Stored items
▬▬▬▬▬▬

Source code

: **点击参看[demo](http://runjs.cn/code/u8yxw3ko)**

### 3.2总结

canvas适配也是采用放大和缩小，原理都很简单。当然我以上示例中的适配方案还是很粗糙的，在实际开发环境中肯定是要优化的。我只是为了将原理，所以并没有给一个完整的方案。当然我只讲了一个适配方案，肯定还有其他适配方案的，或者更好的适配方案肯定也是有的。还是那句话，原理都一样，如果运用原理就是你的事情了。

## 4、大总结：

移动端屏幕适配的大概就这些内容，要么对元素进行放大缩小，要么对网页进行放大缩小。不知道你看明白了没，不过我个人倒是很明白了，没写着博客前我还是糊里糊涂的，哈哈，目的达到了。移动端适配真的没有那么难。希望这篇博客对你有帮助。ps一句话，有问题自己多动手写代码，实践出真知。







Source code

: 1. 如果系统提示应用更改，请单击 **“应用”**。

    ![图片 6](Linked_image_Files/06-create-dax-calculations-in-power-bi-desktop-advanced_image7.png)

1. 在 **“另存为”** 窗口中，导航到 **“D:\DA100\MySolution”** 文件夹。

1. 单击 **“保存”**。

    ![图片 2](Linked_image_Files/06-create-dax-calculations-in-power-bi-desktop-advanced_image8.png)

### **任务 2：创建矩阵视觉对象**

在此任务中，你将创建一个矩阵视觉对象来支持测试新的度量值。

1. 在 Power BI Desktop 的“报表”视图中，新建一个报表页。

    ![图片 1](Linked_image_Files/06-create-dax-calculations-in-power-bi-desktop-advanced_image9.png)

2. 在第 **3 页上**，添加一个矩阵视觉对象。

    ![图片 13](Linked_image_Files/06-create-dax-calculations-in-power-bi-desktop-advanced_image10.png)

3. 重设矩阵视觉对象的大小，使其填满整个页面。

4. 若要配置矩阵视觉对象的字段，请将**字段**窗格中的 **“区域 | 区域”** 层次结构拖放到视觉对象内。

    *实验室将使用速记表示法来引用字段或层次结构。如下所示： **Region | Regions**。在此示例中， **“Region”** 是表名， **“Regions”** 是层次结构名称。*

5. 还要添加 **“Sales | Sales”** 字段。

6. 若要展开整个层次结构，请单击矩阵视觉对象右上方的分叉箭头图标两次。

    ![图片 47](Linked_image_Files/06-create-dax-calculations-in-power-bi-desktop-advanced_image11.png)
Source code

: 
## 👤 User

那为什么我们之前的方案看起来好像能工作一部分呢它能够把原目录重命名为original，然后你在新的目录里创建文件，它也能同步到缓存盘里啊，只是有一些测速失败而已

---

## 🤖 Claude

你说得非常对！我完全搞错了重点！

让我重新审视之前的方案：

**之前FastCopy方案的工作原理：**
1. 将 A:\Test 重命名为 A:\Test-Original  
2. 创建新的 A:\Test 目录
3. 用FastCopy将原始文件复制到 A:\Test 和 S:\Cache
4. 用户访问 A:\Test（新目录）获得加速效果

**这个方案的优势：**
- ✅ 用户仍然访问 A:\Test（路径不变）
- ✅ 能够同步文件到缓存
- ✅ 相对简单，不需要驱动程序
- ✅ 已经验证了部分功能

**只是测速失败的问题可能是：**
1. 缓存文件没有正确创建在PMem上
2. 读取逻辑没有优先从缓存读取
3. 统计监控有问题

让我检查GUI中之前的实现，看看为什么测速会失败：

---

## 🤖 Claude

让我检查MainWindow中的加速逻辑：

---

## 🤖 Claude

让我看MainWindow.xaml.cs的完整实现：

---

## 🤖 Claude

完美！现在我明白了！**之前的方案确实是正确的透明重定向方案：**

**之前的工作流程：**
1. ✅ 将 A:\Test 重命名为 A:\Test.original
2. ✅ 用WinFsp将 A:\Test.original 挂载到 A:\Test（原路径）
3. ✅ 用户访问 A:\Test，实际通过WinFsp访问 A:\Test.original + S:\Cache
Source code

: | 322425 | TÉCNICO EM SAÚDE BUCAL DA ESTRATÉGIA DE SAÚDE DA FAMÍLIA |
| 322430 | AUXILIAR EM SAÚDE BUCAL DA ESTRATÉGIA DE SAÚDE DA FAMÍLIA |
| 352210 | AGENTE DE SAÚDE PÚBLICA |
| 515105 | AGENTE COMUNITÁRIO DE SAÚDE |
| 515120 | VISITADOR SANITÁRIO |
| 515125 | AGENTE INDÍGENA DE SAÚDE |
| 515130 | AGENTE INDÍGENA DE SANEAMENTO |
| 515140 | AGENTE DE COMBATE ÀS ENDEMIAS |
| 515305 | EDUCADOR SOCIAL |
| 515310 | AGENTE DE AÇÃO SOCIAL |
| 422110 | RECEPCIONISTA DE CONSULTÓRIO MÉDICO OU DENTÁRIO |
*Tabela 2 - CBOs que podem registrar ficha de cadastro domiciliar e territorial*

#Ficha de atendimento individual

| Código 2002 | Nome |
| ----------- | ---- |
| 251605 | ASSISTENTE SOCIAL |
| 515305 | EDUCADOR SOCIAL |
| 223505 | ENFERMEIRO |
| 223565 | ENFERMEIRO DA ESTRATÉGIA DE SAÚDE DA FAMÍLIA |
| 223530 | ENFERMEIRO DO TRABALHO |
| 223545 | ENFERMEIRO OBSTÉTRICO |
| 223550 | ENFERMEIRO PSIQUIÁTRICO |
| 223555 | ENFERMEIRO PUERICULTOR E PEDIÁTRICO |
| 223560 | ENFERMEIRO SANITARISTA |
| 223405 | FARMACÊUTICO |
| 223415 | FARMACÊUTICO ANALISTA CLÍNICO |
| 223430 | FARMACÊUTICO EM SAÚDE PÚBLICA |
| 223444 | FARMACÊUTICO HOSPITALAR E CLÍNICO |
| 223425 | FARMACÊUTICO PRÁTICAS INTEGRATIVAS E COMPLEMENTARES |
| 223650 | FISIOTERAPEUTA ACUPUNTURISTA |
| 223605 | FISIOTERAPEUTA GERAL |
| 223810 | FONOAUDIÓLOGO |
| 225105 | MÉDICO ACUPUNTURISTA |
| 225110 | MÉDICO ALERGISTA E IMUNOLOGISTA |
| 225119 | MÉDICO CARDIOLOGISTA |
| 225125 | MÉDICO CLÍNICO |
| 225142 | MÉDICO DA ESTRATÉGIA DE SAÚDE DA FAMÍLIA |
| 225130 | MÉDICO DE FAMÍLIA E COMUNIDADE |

▬▬▬▬▬▬

When you reach the line with "322430 | AUXILIAR" in the records above, start writing out lines exactly, and stop once the line with "AÇÃO SOCIAL |" has been written; include nothing else.

## Task solution
| 322430 | AUXILIAR EM SAÚDE BUCAL DA ESTRATÉGIA DE SAÚDE DA FAMÍLIA |
| 352210 | AGENTE DE SAÚDE PÚBLICA |
| 515105 | AGENTE COMUNITÁRIO DE SAÚDE |
| 515120 | VISITADOR SANITÁRIO |
| 515125 | AGENTE INDÍGENA DE SAÚDE |
| 515130 | AGENTE INDÍGENA DE SANEAMENTO |
| 515140 | AGENTE DE COMBATE ÀS ENDEMIAS |
| 515305 | EDUCADOR SOCIAL |
| 515310 | AGENTE DE AÇÃO SOCIAL |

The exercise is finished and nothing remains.